NYT India Ink - India’s Hidden Health Care Labor Force
As India grapples with the daunting challenge of providing health care to the millions who can’t afford or access it, a growing number of “affordable health care” entrepreneurs are focused on developing new solutions for the rural and remote parts of the country.
One such initiative is gaining steam in Thanjavur in Tamil Nadu, where IKP Center for Technologies in Public Health has partnered with a local nonprofit, Sughavazhvu Healthcare, to set up a network of well-equipped health centers that provide a broad range of health care services.
“In India, money is not the problem,” said Nachiket Mor, a public health expert who is an IKP Center director and chairman of Sughavazhvu Healthcare. ”Manpower is not the problem. We just need to create and demonstrate on the ground how a primary health care system can work,” he said.
Courtesy of Zeena Johar/SughavazhvuA physician examining a patient in Sughavazhvu’s rural clinic in Andipatti, Thanjavur, Tamil Nadu.
The pilot, not-for-profit project is currently running seven facilities, which, Mr. Mor said, “could act as model primary health subcenters.” Each center has protocols for the treatment of a wide range of ailments, including cardiovascular diseases, diabetes, anemia, oral health, women’s health and reproductive care, ophthalmic care and even mental health counseling and treatment.

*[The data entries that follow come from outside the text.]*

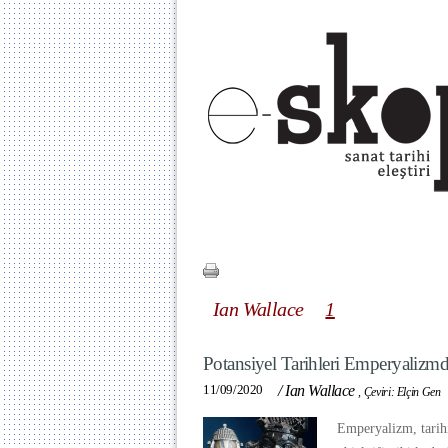
Ian Wallace
1
Potansiyel Tarihleri Emperyalizm
11/09/2020
/
Ian Wallace
,
Çeviri: Elçin Gen
Emperyalizm, tarihi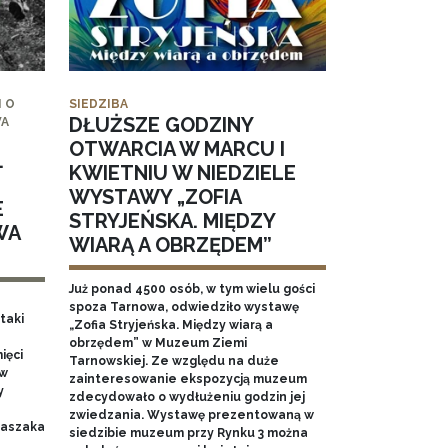
 O
SIEDZIBA
DŁUŻSZE GODZINY
WA
OTWARCIA W MARCU I
.
KWIETNIU W NIEDZIELE
WYSTAWY „ZOFIA
E
STRYJEŃSKA. MIĘDZY
WA
WIARĄ A OBRZĘDEM”
Już ponad 4500 osób, w tym wielu gości
spoza Tarnowa, odwiedziło wystawę
taki
„Zofia Stryjeńska. Między wiarą a
obrzędem” w Muzeum Ziemi
ięci
Tarnowskiej. Ze względu na duże
 w
zainteresowanie ekspozycją muzeum
y
zdecydowało o wydłużeniu godzin jej
zwiedzania. Wystawę prezentowaną w
 Baszaka
siedzibie muzeum przy Rynku 3 można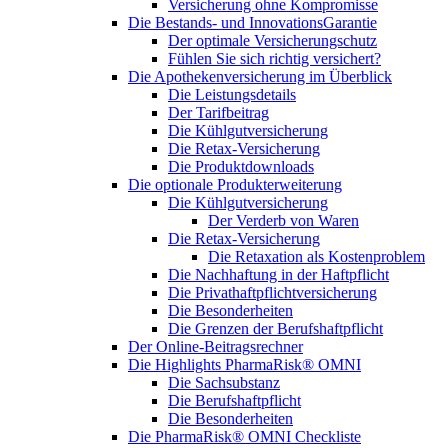
Versicherung ohne Kompromisse
Die Bestands- und InnovationsGarantie
Der optimale Versicherungschutz
Fühlen Sie sich richtig versichert?
Die Apothekenversicherung im Überblick
Die Leistungsdetails
Der Tarifbeitrag
Die Kühlgutversicherung
Die Retax-Versicherung
Die Produktdownloads
Die optionale Produkterweiterung
Die Kühlgutversicherung
Der Verderb von Waren
Die Retax-Versicherung
Die Retaxation als Kostenproblem
Die Nachhaftung in der Haftpflicht
Die Privathaftpflichtversicherung
Die Besonderheiten
Die Grenzen der Berufshaftpflicht
Der Online-Beitragsrechner
Die Highlights PharmaRisk® OMNI
Die Sachsubstanz
Die Berufshaftpflicht
Die Besonderheiten
Die PharmaRisk® OMNI Checkliste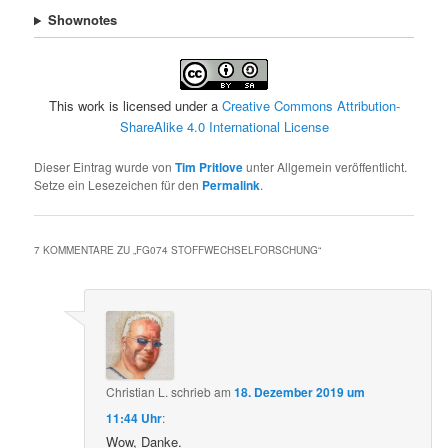
Shownotes
This work is licensed under a
Creative Commons Attribution-
ShareAlike 4.0 International License
Dieser Eintrag wurde von
Tim Pritlove
unter Allgemein veröffentlicht.
Setze ein Lesezeichen für den
Permalink
.
7 KOMMENTARE ZU „
FG074 STOFFWECHSELFORSCHUNG
“
Christian L.
schrieb
am
18. Dezember 2019 um
11:44 Uhr
:
Wow, Danke.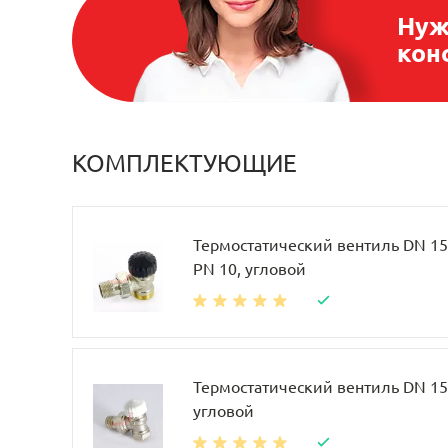
Нуж
кон
КОМПЛЕКТУЮЩИЕ
Термостатический вентиль DN 15, 
PN 10, угловой
Термостатический вентиль DN 15, 
угловой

Across India, access to health care remains a pressing problem, exacerbated by the country’s large population and shortage of doctors. Nowhere is this challenge more acute than in rural India, which is experiencing a severe shortage of qualified health care practitioners. According to Health Ministry statistics, the doctor-to-patient ratio for rural India is one to 30,000; the World Health Organization recommends a ratio of one to 1,000.
This leaves the health of rural populations largely in the hands of people who aren’t always fully qualified, including family elders, midwives and doulas, untrained community health workers and accredited social health activists (known as ASHA workers) who merely refer patients up the chain to specialists and bigger-city hospitals, Mr. Mor said.
The Indian government has tried to fill this gap by providing low-cost care through rural health centers, called “subcenters,” in villages, tasked with offering primary care. But often they are empty rooms, Mr. Mor said, with little or no qualified staff or facilities.
The Tamil Nadu pilot program is intended to show that it is possible to provide continuous, quality health care for rural communities by using village-based “health extension workers” to assist doctors.
What Mr. Mor calls his “game changer” is India’s large talent pool of what are known as “Ayush” doctors, practitioners of Ayurveda, Unani and Siddha medicine, who are trained in indigenous medical education. (Unani medicine originated in the Arab world, while Siddha is from Tamil Nadu.) There are 750,000 qualified and registered Ayush practitioners who are currently severely underutilized, he said.
“In our view this talent pool is already large,” he said. “Their services can much more easily be expanded and utilized than the pool of physicians trained in allopathic care,” that is, conventional modern medicine.
These doctors already have much of the training they need, Mr. Mor said, as there is an 80 percent overlap between the curricula they follow to become Ayush doctors and the international M.D. curriculum.
The project trains and certifies these indigenous doctors to serve as “independent care providers” in a rural setting. A Supreme Court judgment made it legal for Ayush doctors to practice conventional medicine, provided they follow certain regulations. The training program has been developed in partnership with the University of Pennsylvania’s School of Nursing.
Mr. Mor said he hopes to find private sector players or state governments to partner with to set up similar facilities across the country. He is in talks with private and state partners in Odisha and Uttaranchal, he said.
He brings to the project his experience as a part of the government committee on universal health coverage instituted by the Planning Commission, which has recommended the establishment of a National Healthcare Reform Commission. It has also recommended the introduction of a new three-year Bachelor of Rural Health Care (BRHC) university program to train rural health care practitioners, double the number of community health workers in rural areas and recruit adequate numbers of dentists, pharmacists, physiotherapists and technicians.
Other countries are also trying to create a cadre of rural health care professionals, and the nongovernment sector has often stepped in when the state has shown reluctance or complacence.
In Bangladesh, for instance, BRAC, the world’s largest development organization, is in the process of training 80,000 community health care providers who, like paramedics, will be taught essential services such as maternal and child health care. They will be able to go door to door to provide services in the poorest parts of the country, Asif Saleh, BRAC’s senior director, said from Dhaka.
Jyoti Pande Lavakare is an author and columnist who has covered entrepreneurs from India and Silicon Valley, including producing features for All India Radio in New Delhi, and writing columns for Mint and the Business Standard. She is currently working on her first novel, “The Memory of Pain.”